Font Size:  

She knows damn well that we have a chauffer, too, but I love the way the remark lashes back at my mother. If anyone has the right to change the tone of the meeting, it’s Mrs. Daniels, and she’s not about to relinquish that control.

Before I can mentally gloat too much, I remember that I might be stuck at family dinners with her for the rest of my life. Maybe she’ll stay mad forever and I’ll never have to speak to her.

The doors to the studio open and a thin East Asian man dressed in all black calls “Daniels?”

Ashton’s mother leads the way, but my stomach sinks at the realization that this reservation was made under my married name. As free and hopeful as my transgressive meeting with Nathan made me, I still have to play the role of Ashton’s fiancé. I put on my peppiest smile and resolve to look every bit the excited mate-to-be. It might make my worst-case scenario future more tolerable if I can win Mrs. Daniels over now, instead of after-the-fact.

“I’m Stephen,” the man who leads us down the stark white hall says. “You must be the bride?”

“That’s me.” As we walk, I sneak glimpses at a few of the open doors we pass. Bolts of fabric, drafting tables, a mundane conference room, it’s all so normal. I don’t know what I was expecting, but thralls fascinate me; a society living symbiotically with ours, as removed from the human world as we are, and still totally secret? It seems like it should have a little more panache, a little more mystery.

“You’re going to be meeting with Melissa today,” Stephen explains, pausing outside a set of frosted glass double doors. “She’s one of our top designers.”

Mrs. Daniels is taken aback. “We were supposed to be with Alexis.”

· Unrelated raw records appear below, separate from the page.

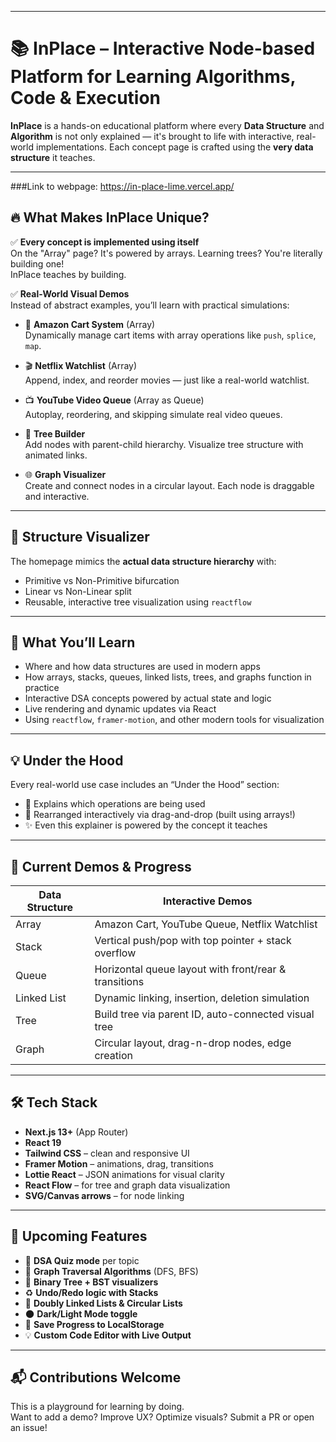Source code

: 
---

# 📚 InPlace – Interactive Node-based Platform for Learning Algorithms, Code & Execution

**InPlace** is a hands-on educational platform where every **Data Structure** and **Algorithm** is not only explained — it's brought to life with interactive, real-world implementations. Each concept page is crafted using the **very data structure** it teaches.

---
###Link to webpage: https://in-place-lime.vercel.app/

## 🔥 What Makes InPlace Unique?

✅ **Every concept is implemented using itself**  
On the "Array" page? It's powered by arrays. Learning trees? You're literally building one!  
InPlace teaches by building.

✅ **Real-World Visual Demos**  
Instead of abstract examples, you’ll learn with practical simulations:

- 🛒 **Amazon Cart System** (Array)  
  Dynamically manage cart items with array operations like `push`, `splice`, `map`.

- 🎬 **Netflix Watchlist** (Array)  
  Append, index, and reorder movies — just like a real-world watchlist.

- 📺 **YouTube Video Queue** (Array as Queue)  
  Autoplay, reordering, and skipping simulate real video queues.

- 🌳 **Tree Builder**  
  Add nodes with parent-child hierarchy. Visualize tree structure with animated links.

- 🌐 **Graph Visualizer**  
  Create and connect nodes in a circular layout. Each node is draggable and interactive.

---

## 🌱 Structure Visualizer

The homepage mimics the **actual data structure hierarchy** with:

- Primitive vs Non-Primitive bifurcation
- Linear vs Non-Linear split
- Reusable, interactive tree visualization using `reactflow`

---

## 🧠 What You’ll Learn

- Where and how data structures are used in modern apps
- How arrays, stacks, queues, linked lists, trees, and graphs function in practice
- Interactive DSA concepts powered by actual state and logic
- Live rendering and dynamic updates via React
- Using `reactflow`, `framer-motion`, and other modern tools for visualization

---

## 💡 Under the Hood

Every real-world use case includes an “Under the Hood” section:

- 📌 Explains which operations are being used
- 🔁 Rearranged interactively via drag-and-drop (built using arrays!)
- ✨ Even this explainer is powered by the concept it teaches

---

## 🧪 Current Demos & Progress

| Data Structure | Interactive Demos |
|----------------|-------------------|
| Array          | Amazon Cart, YouTube Queue, Netflix Watchlist |
| Stack          | Vertical push/pop with top pointer + stack overflow |
| Queue          | Horizontal queue layout with front/rear & transitions |
| Linked List    | Dynamic linking, insertion, deletion simulation |
| Tree           | Build tree via parent ID, auto-connected visual tree |
| Graph          | Circular layout, drag-n-drop nodes, edge creation |

---

## 🛠 Tech Stack

- **Next.js 13+** (App Router)
- **React 19**
- **Tailwind CSS** – clean and responsive UI
- **Framer Motion** – animations, drag, transitions
- **Lottie React** – JSON animations for visual clarity
- **React Flow** – for tree and graph data visualization
- **SVG/Canvas arrows** – for node linking

---

## 🌟 Upcoming Features

- 🧮 **DSA Quiz mode** per topic
- 🧭 **Graph Traversal Algorithms** (DFS, BFS)
- 🧠 **Binary Tree + BST visualizers**
- ♻️ **Undo/Redo logic with Stacks**
- 🧬 **Doubly Linked Lists & Circular Lists**
- 🌑 **Dark/Light Mode toggle**
- 💾 **Save Progress to LocalStorage**
- 💡 **Custom Code Editor with Live Output**

---

## 📬 Contributions Welcome

This is a playground for learning by doing.  
Want to add a demo? Improve UX? Optimize visuals? Submit a PR or open an issue!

“Sadly, Alexis has been called away on royal business,” Stephen says, and he doesn’t sound sad about it at all. “You’ll be meeting with Melissa. As I said, she’s one of our top designers.”

His no-nonsense delivery shuts Mrs. Daniels’s dropped jaw and I have to hold back a snort of laughter. Did Nathan do this on purpose? Maybe I’m giving him too much credit. Either way, it’s pretty funny to see my mating pact once again meddled with by the very existences of the new pack leader.

Stephen opens the doors to a bright, sun-flooded studio with light polished wood floors and trim and tidy workstations. A dressmaker’s form on a short circular platform wears an intricately beaded ceremonial robe of dusky pink silk that freezes the breath in my lungs.

“Just as you remember?” a voice asks, and I turn to face the source, a dark-skinned woman with slicked-back white hair and dramatic smoky makeup, who looks like she should be costuming superheroes in a movie instead of making wedding gowns for werewolves.

I nod, my whole body numb as I turn back to the robe. I do remember it. At least, I remember something like it. Rough, unfinished pieces of it basted together the first time I came to try it on. That had been just a month before I invoked the Right of Accord, when my mating ceremony had been only a few full moons away.

I walk around the garment slowly, feeling dizzy and faint. How could I have forgotten? The business changed locations while I’ve been away, but somehow, being fitted for my own wedding dress slipped my mind. Maybe that isn’t the right phrase; maybe it’s more like a repressed memory. It was truly traumatic, standing there as my Mother and Mrs. Daniels debated whether the sash should tie in the front or at the side, whether the color washed me out.

All those feelings crash over me again. I’ve only delayed the trap laid for me by destiny.

Meanwhile, Mother gasps and coos over the beadwork, the sweeping angel sleeves and tall, structured collar, while Mrs. Daniels eyes Melissa coolly.

“Alexis has done a wonderful job with it,” Mrs. Daniels says pointedly.

“It’s truly an exquisite piece,” Melissa agrees, not giving Mrs. Daniels anything to argue with. Then, Melissa turns to me. “But it was created with a much different bride in mind, I hear.”

Before I can answer, Mrs. Daniels cuts in. “The same bride. It’s the ceremony that’s been delayed. My son isn’t interested in paying for a new robe to match whatever new person this one has become.”

“This one?” Mother’s offense surprises me, considering she has much the same opinion of my leaving as Mrs. Daniels has.

“Shall we try it on?” Melissa suggests, and I nod, a pit in my stomach as she carefully undresses the mannequin and leads me to the curtained-off changing area.

The collar and shoulders of the robe are stiff, starched into unforgiving lines. Melissa frowns as she ties the sash. “You’ve gained some weight since the last time we measured you.”